Yeneroğlu, Anayas Mahkemesi’nin ‘infaz paketi’nin şekil yönünden iptal edilmesi yönündeki başvuruyu reddetmesini değerlendirdi. Yeneroğlu, red kararının kamu vicdanını yaraladığı, millet iradesinin tecelli ettiği TBMM’nin iradesini sakatladığını ifade ederek “Toplumsal uzlaşma aranmadan getirilen bu düzenleme, Anayasa’ya ve Anayasa Mahkemesi’nin içtihatlarına aykırıdır ”dedi.
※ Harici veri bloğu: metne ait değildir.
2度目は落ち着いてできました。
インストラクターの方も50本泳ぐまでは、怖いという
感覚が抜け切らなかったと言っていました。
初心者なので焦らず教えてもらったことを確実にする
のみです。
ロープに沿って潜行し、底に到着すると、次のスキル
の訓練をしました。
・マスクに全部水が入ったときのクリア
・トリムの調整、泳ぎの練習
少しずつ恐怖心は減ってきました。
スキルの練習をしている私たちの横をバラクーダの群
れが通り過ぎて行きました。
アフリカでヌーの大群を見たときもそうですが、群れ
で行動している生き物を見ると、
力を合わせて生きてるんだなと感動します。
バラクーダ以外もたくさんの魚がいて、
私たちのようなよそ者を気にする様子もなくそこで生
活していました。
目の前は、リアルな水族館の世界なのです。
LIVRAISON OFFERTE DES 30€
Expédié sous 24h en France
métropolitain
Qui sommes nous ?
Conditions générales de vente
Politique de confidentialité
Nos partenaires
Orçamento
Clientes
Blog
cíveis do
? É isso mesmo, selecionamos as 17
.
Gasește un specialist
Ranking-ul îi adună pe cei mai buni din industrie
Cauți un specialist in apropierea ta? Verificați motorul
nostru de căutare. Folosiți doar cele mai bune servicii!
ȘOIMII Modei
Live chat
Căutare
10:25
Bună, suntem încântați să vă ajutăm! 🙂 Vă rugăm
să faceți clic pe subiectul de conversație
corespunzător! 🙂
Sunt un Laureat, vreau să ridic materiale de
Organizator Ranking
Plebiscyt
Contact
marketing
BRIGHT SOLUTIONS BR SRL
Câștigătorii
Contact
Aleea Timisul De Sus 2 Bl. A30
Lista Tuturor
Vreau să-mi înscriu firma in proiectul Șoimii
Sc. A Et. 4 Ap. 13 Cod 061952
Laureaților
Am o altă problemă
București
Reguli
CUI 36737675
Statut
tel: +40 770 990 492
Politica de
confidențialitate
Yeneroğlu, Anayasa Mahkemesi’nin Anayasal düzenin, demokrasinin ve hukuk devleti olmanın gereklerinin böylesine hiçe sayıldığı bir dönemde, Anayasa’nın üstünlüğünü koruma görevi ve sorumluluğunu yerine getiremediğine işaret etti.
İnfaz değişikliği adı altında çıkarılan özel affın Anayasa Mahkemesi’nin 7’ye karşı 9 oyla şekil yönünden onaylandığını vurgulayan Yeneroğlu, “Böylece yasama organının iradesi gasp edilmiştir ”ifadesini kullandı.
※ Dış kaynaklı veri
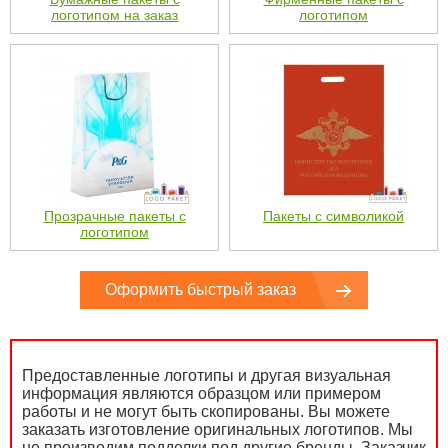
логотипом на заказ
логотипом
Прозрачные пакеты с
Пакеты с символикой
логотипом
Оформить быстрый заказ
Предоставленные логотипы и другая визуальная
информация являются образцом или примером
работы и не могут быть скопированы. Вы можете
заказать изготовление оригинальных логотипов. Мы
не производим подделки под другие бренды. Заказчик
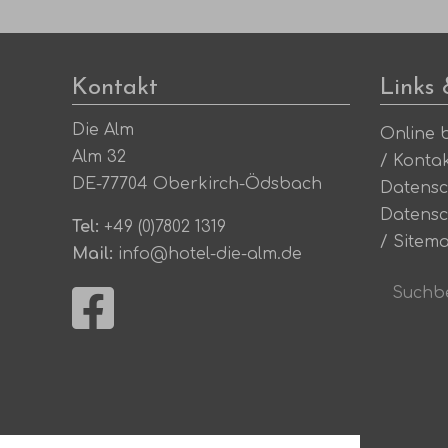
Kontakt
Links
Die Alm
Online 
Alm 32
/
Konta
DE-77704 Oberkirch-Ödsbach
Datensc
Datensc
Tel:
+49 (0)7802 1319
/
Sitem
Mail:
info@hotel-die-alm.de
Suchbeg
eingebe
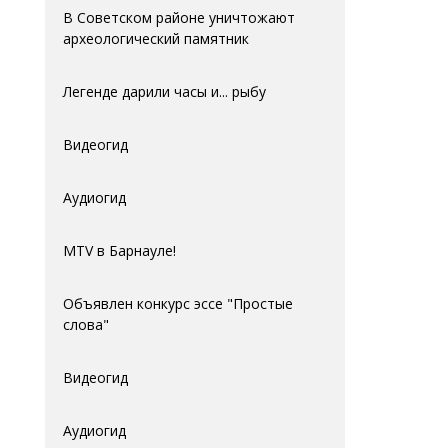
В Советском районе уничтожают
археологический памятник
Легенде дарили часы и... рыбу
Видеогид
Аудиогид
MTV в Барнауле!
Объявлен конкурс эссе "Простые
слова"
Видеогид
Аудиогид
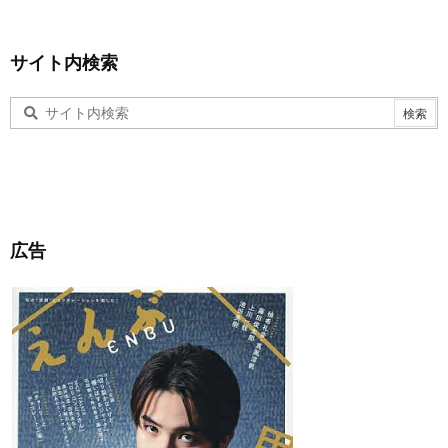
サイト内検索
広告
Yeneroğlu, özel af niteliğini taşıyan düzenlemenin Meclis’te kabulünde beşte üç çoğunluk gerektiğine işaret ederek, “Bu şartlar, suçluların cezaevlerinden tahliye edilmesinin önemli toplumsal ve siyasal sonuçlar doğurması nedeniyle düzenlenmiştir. Ceza politikalarının amaçları; toplumun huzurunu sağlamak, suç işlenmesini önlemek, suçluları ıslah etmek ve toplum vicdanını onarmaktır.” dedi.
Yeneroğlu, Türkiye’nin karanlık dönemi yakın zamanda aşacağını, hukukun üstünlüğüne inanmış ve demokrasiyi özümsemiş yöneticilerle birlikte yasama-yürütme-yargı erklerinin uyum içinde birbirinden bağımsız çalışacağına inandığını kaydetti.